We have confidence that the unprecedented global coordinated response by scientists, technologists and engineers, working in parallel on a vaccine and therapeutic treatment, will lead us past this crisis. The US economy has tremendous depth and strength; though the crisis will test many areas of the country, we don’t believe it will lead to a global depression or multi-year downturn.

Looking forward, we are closely watching multiple factors as we think about the path to recovery.

  • First, when we look at the countries in Asia where the virus had the earliest impact, new cases have slowed in China and South Korea, people are returning to work and consumers are starting to resume traditional spending patterns. Franklin Templeton’s research teams in Asia have been providing on-the-ground perspectives and insights as the situation evolves in the region. We view this as a good leading indicator that suppression strategies taken in the United States and Europe can be effective at “flattening the curve.”
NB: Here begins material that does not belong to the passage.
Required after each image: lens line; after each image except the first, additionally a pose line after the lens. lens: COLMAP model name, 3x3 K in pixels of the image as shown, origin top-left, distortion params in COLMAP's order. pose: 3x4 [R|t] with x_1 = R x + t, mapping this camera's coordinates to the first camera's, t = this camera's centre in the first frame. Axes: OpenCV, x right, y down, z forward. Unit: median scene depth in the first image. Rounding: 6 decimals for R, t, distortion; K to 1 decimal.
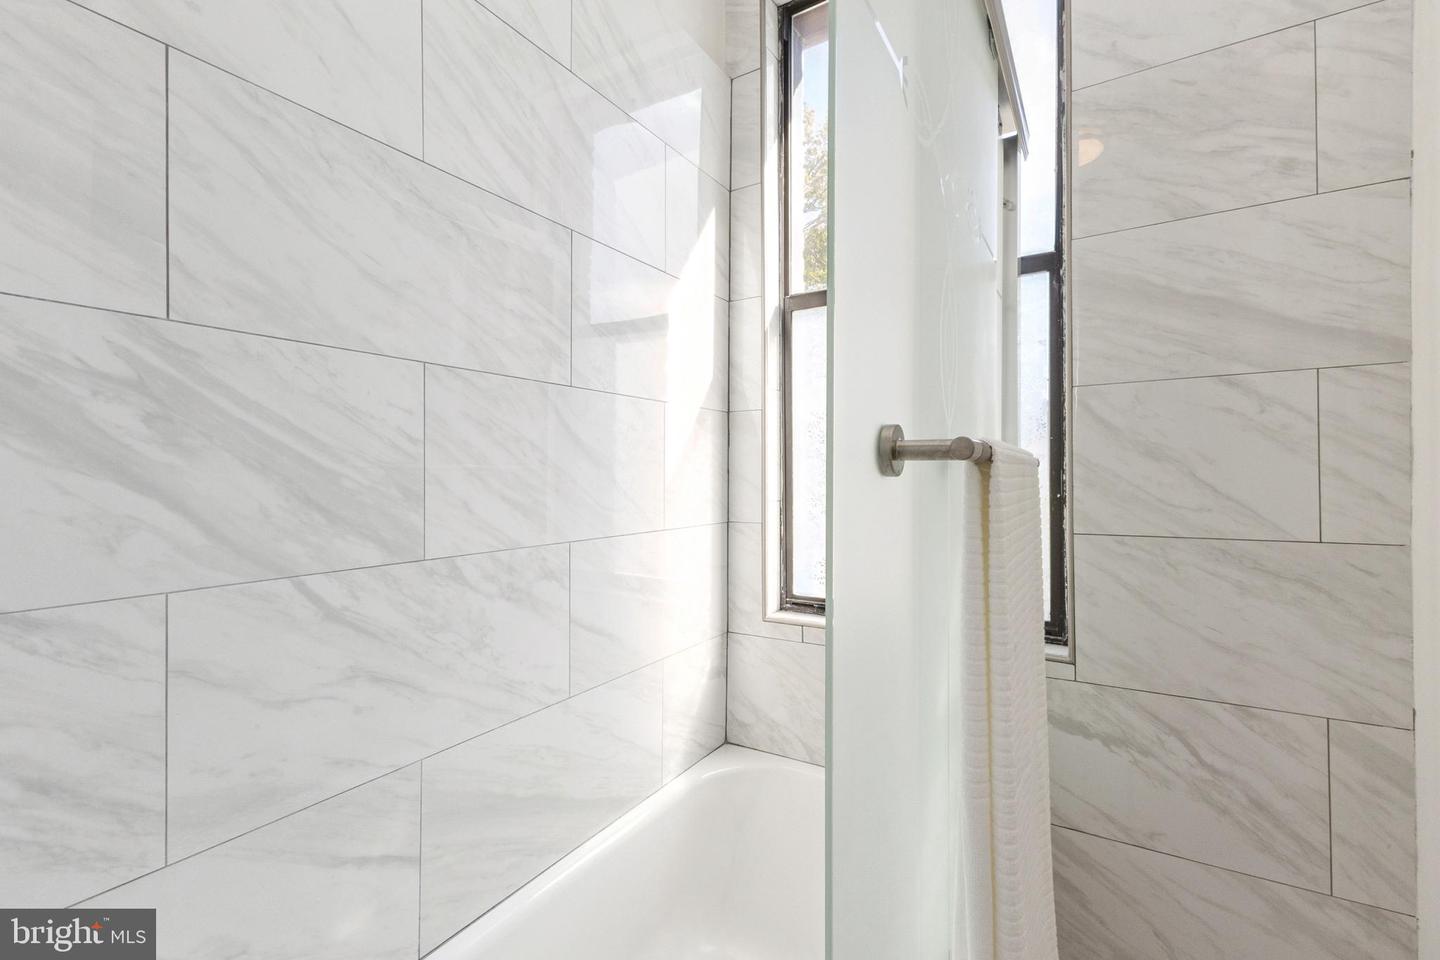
lens RADIAL K [[625.1, 0, 722.1], [0, 625.1, 479.6], [0, 0, 1]] dist [0.001803, -0.000641]
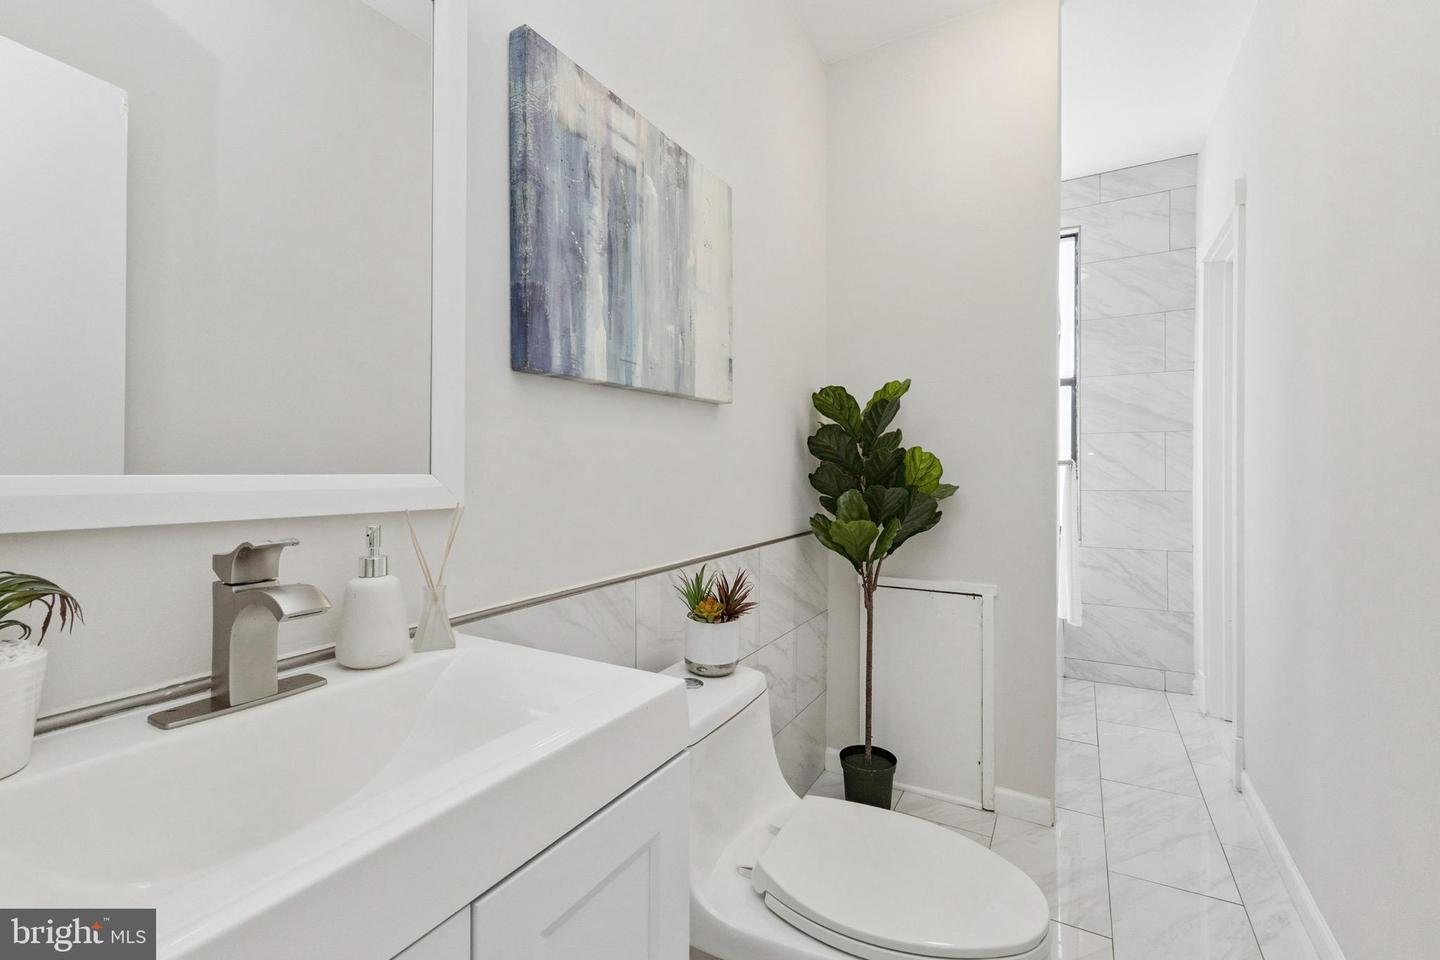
lens RADIAL K [[625.1, 0, 721.3], [0, 625.1, 471.7], [0, 0, 1]] dist [0.001803, -0.000641]
pose [[0.999888, -0.001168, -0.014926, -0.987144], [0.001377, 0.999901, 0.013977, -0.030630], [0.014908, -0.013996, 0.999791, -1.791744]]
  • Second, the Federal Reserve acted quickly to inject substantial liquidity into the market. This was followed by a US$2 trillion stimulus package designed to support the economy across myriad segments, corporate and individual. These measures align with broader policies and programs that governments worldwide are implementing in an effort to stabilize the global economy. While it will take time to see these actions have an impact, we believe they can be very effective.
  • Lastly, at the core of these economic challenges is a global health crisis. The pace and extent of our recovery will be very linked to scientific progress on cures, vaccines and/or treatments. These discoveries will have tremendous impact not just on how severe the downturn will be, but also how our lives may be impacted in the years ahead.